__ASSIGNED TASK__
From the first line of the data below through the line bearing "A snakemake pipeline for Smart-seq3 analysis", reproduce each line exactly; do not include pictures.

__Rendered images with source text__

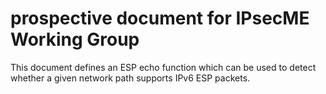 # prospective document for IPsecME Working Group

This document defines an ESP echo function which can be used to detect whether a given network path supports IPv6 ESP packets.







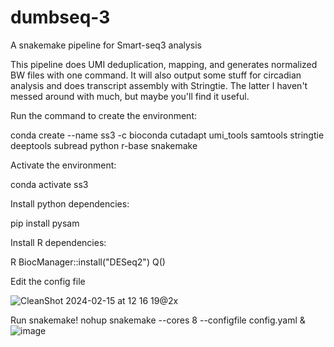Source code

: # dumbseq-3
A snakemake pipeline for Smart-seq3 analysis

This pipeline does UMI deduplication, mapping, and generates normalized BW files with one command. It will also output some stuff for circadian analysis and does transcript assembly with Stringtie. The latter I haven't messed around with much, but maybe you'll find it useful.

Run the command to create the environment:

conda create --name ss3 -c bioconda cutadapt umi_tools samtools stringtie deeptools subread python r-base snakemake

Activate the environment: 

conda activate ss3

Install python dependencies:

pip install pysam

Install R dependencies:

R
BiocManager::install("DESeq2")
Q()

Edit the config file

![CleanShot 2024-02-15 at 12 16 19@2x](https://github.com/albertdyu/dumbseq-3/assets/13254772/3474cd88-4067-423a-8e78-3a6689078e97)

Run snakemake!
nohup snakemake --cores 8 --configfile config.yaml &
![image](https://github.com/albertdyu/dumbseq-3/assets/13254772/08f55860-5b7b-45cf-b29d-5bc686b05bb9)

__REPLY__
 # prospective document for IPsecME Working Group

This document defines an ESP echo function which can be used to detect whether a given network path supports IPv6 ESP packets.







Source code

: # dumbseq-3
A snakemake pipeline for Smart-seq3 analysis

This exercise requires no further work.